Cheshire3 Object Model - PreParser

API

class cheshire3.baseObjects.PreParser(session, config, parent=None)[source]

A PreParser takes a Document and returns a modified Document.

For example, the input document might consist of SGML data. The output would be a Document containing XML data.

This functionality allows for Workflow chains to be strung together in many ways, and perhaps in ways which the original implemention had not foreseen.

process_document(session, doc)[source]

Take a Document, transform it and return a new Document object.

Implementations

The following implementations are included in the distribution by default:

class cheshire3.preParser.NormalizerPreParser(session, config, parent)[source]

Calls a named Normalizer to do the conversion.

class cheshire3.preParser.UnicodeDecodePreParser(session, config, parent)[source]

PreParser to turn non-unicode into Unicode Documents.

A UnicodeDecodePreParser should accept a Document with content encoded in a non-unicode character encoding scheme and return a Document with the same content decoded to Python’s Unicode implementation.

class cheshire3.preParser.CmdLinePreParser(session, config, parent)[source]
class cheshire3.preParser.FileUtilPreParser(session, config, parent)[source]

Call ‘file’ util to find out the current type of file.

class cheshire3.preParser.MagicRedirectPreParser(session, config, parent)[source]

Map to appropriate PreParser based on incoming MIME type.

class cheshire3.preParser.HtmlSmashPreParser(session, config, parent)[source]

Attempts to reduce HTML to its raw text

class cheshire3.preParser.RegexpSmashPreParser(session, config, parent)[source]

Strip, replace or keep only data which matches a given regex.

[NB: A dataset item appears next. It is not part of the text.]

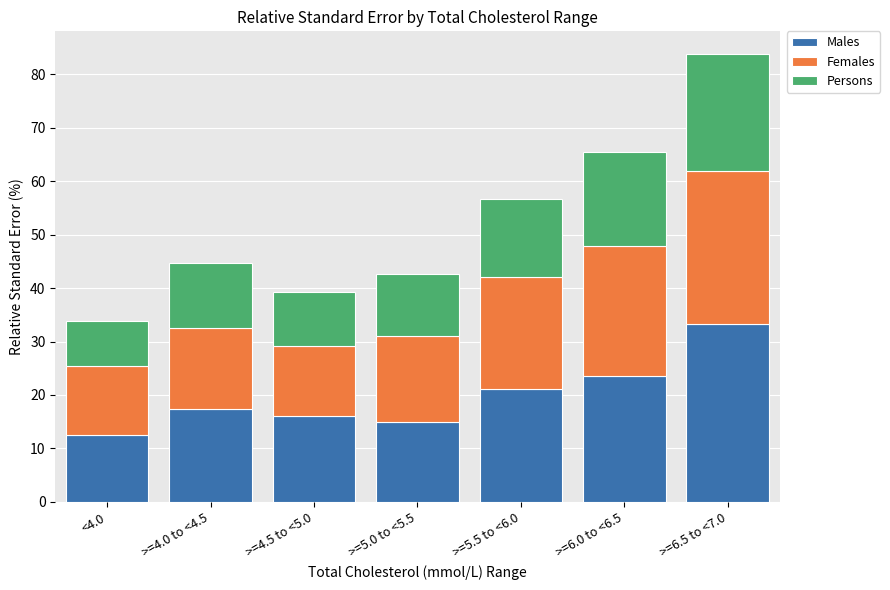

How many distinct data groups are displayed?

3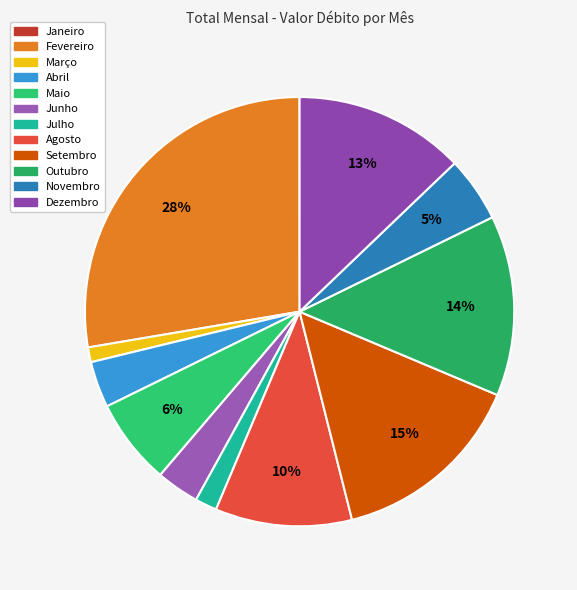

To the nearest percent, what is the combined percentage of Janeiro and Abril?

3%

class cheshire3.preParser.HtmlTidyPreParser(session, config, parent)[source]
class cheshire3.preParser.SgmlPreParser(session, config, parent)[source]

Convert SGML into XML

class cheshire3.preParser.AmpPreParser(session, config, parent)[source]

Escape lone ampersands in otherwise XML text.

class cheshire3.preParser.MarcToXmlPreParser(session, config, parent=None)[source]

Convert MARC into MARCXML

class cheshire3.preParser.MarcToSgmlPreParser(session, config, parent=None)[source]

Convert MARC into Cheshire2’s MarcSgml

class cheshire3.preParser.TxtToXmlPreParser(session, config, parent=None)[source]

Minimally wrap text in <data> XML tags

class cheshire3.preParser.PicklePreParser(session, config, parent=None)[source]

Compress Document content using Python pickle.

class cheshire3.preParser.UnpicklePreParser(session, config, parent=None)[source]

Decompress Document content using Python pickle.

class cheshire3.preParser.GzipPreParser(session, config, parent)[source]

Gzip a not-gzipped document.

class cheshire3.preParser.GunzipPreParser(session, config, parent=None)[source]

Gunzip a gzipped document.

class cheshire3.preParser.B64EncodePreParser(session, config, parent=None)[source]

Encode document in Base64.

class cheshire3.preParser.B64DecodePreParser(session, config, parent=None)[source]

Decode document from Base64.

class cheshire3.preParser.PrintableOnlyPreParser(session, config, parent)[source]

Replace or Strip non printable characters.

class cheshire3.preParser.CharacterEntityPreParser(session, config, parent)[source]

Change named and broken entities to numbered.

Transform latin-1 and broken character entities into numeric character entities. eg &amp;something; –> &amp;#123;